Task brief = Please return every line of the records below as a JSON list of strings, one string per line, leaving out any blank lines.

Data in this exercise =
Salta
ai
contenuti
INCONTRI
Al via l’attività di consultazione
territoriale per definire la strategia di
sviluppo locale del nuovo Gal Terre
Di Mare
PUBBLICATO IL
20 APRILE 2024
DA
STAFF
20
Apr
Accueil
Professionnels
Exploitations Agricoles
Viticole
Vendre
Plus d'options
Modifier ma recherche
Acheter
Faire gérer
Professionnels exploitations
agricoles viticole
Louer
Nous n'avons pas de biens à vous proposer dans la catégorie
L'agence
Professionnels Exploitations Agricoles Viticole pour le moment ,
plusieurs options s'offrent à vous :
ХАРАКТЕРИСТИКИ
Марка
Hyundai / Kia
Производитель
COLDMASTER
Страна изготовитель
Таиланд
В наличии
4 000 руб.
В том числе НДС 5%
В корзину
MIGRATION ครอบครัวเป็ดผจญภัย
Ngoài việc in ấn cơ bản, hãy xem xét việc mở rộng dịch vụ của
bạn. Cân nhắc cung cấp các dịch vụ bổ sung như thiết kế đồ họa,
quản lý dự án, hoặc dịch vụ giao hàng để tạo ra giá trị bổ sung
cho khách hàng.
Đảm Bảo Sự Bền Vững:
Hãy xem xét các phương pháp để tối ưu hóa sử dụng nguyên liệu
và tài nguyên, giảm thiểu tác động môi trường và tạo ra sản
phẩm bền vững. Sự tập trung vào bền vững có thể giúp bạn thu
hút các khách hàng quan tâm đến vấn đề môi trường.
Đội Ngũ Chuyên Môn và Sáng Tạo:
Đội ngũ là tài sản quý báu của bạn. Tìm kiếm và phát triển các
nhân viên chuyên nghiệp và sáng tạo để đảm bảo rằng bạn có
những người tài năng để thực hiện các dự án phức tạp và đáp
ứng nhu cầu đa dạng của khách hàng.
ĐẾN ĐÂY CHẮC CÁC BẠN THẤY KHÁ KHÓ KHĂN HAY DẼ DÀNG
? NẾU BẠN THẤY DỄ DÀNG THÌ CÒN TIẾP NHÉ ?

Answer box =
[
  "Salta",
  "ai",
  "contenuti",
  "INCONTRI",
  "Al via l’attività di consultazione",
  "territoriale per definire la strategia di",
  "sviluppo locale del nuovo Gal Terre",
  "Di Mare",
  "PUBBLICATO IL",
  "20 APRILE 2024",
  "DA",
  "STAFF",
  "20",
  "Apr",
  "Accueil",
  "Professionnels",
  "Exploitations Agricoles",
  "Viticole",
  "Vendre",
  "Plus d'options",
  "Modifier ma recherche",
  "Acheter",
  "Faire gérer",
  "Professionnels exploitations",
  "agricoles viticole",
  "Louer",
  "Nous n'avons pas de biens à vous proposer dans la catégorie",
  "L'agence",
  "Professionnels Exploitations Agricoles Viticole pour le moment ,",
  "plusieurs options s'offrent à vous :",
  "ХАРАКТЕРИСТИКИ",
  "Марка",
  "Hyundai / Kia",
  "Производитель",
  "COLDMASTER",
  "Страна изготовитель",
  "Таиланд",
  "В наличии",
  "4 000 руб.",
  "В том числе НДС 5%",
  "В корзину",
  "MIGRATION ครอบครัวเป็ดผจญภัย",
  "Ngoài việc in ấn cơ bản, hãy xem xét việc mở rộng dịch vụ của",
  "bạn. Cân nhắc cung cấp các dịch vụ bổ sung như thiết kế đồ họa,",
  "quản lý dự án, hoặc dịch vụ giao hàng để tạo ra giá trị bổ sung",
  "cho khách hàng.",
  "Đảm Bảo Sự Bền Vững:",
  "Hãy xem xét các phương pháp để tối ưu hóa sử dụng nguyên liệu",
  "và tài nguyên, giảm thiểu tác động môi trường và tạo ra sản",
  "phẩm bền vững. Sự tập trung vào bền vững có thể giúp bạn thu",
  "hút các khách hàng quan tâm đến vấn đề môi trường.",
  "Đội Ngũ Chuyên Môn và Sáng Tạo:",
  "Đội ngũ là tài sản quý báu của bạn. Tìm kiếm và phát triển các",
  "nhân viên chuyên nghiệp và sáng tạo để đảm bảo rằng bạn có",
  "những người tài năng để thực hiện các dự án phức tạp và đáp",
  "ứng nhu cầu đa dạng của khách hàng.",
  "ĐẾN ĐÂY CHẮC CÁC BẠN THẤY KHÁ KHÓ KHĂN HAY DẼ DÀNG",
  "? NẾU BẠN THẤY DỄ DÀNG THÌ CÒN TIẾP NHÉ ?"
]